(Source material)
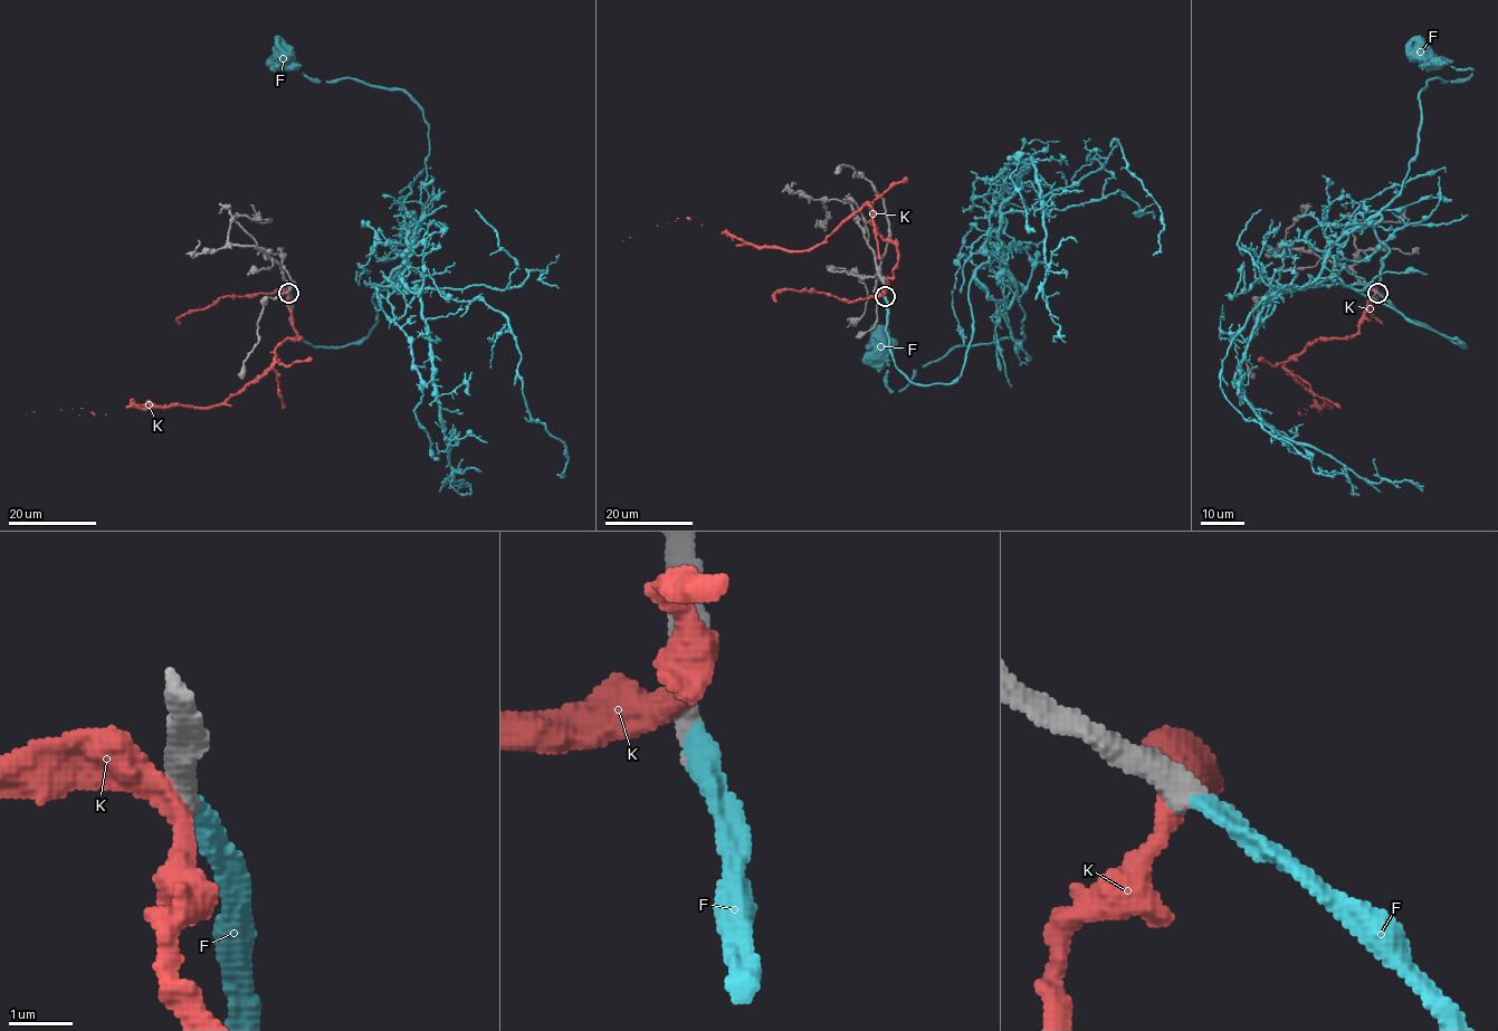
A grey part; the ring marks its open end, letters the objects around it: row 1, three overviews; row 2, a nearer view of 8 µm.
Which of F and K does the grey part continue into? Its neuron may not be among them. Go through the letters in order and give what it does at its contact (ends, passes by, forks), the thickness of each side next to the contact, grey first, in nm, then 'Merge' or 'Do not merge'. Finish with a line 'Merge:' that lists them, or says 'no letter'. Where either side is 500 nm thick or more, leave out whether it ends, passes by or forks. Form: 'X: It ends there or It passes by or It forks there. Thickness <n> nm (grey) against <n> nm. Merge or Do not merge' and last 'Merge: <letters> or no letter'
F: It ends there. Thickness 400 nm (grey) against 280 nm. Merge
K: Thickness 500 nm (grey) against 400 nm. Do not merge
Merge: F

(Assigned task) Nothing but the lines from the line that contains "Which of F and" to the last line of the records above should appear in the answer; please copy them exactly.

(Answer to the exercise)
Which of F and K does the grey part continue into? Its neuron may not be among them. Go through the letters in order and give what it does at its contact (ends, passes by, forks), the thickness of each side next to the contact, grey first, in nm, then 'Merge' or 'Do not merge'. Finish with a line 'Merge:' that lists them, or says 'no letter'. Where either side is 500 nm thick or more, leave out whether it ends, passes by or forks. Form: 'X: It ends there or It passes by or It forks there. Thickness <n> nm (grey) against <n> nm. Merge or Do not merge' and last 'Merge: <letters> or no letter'
F: It ends there. Thickness 400 nm (grey) against 280 nm. Merge
K: Thickness 500 nm (grey) against 400 nm. Do not merge
Merge: F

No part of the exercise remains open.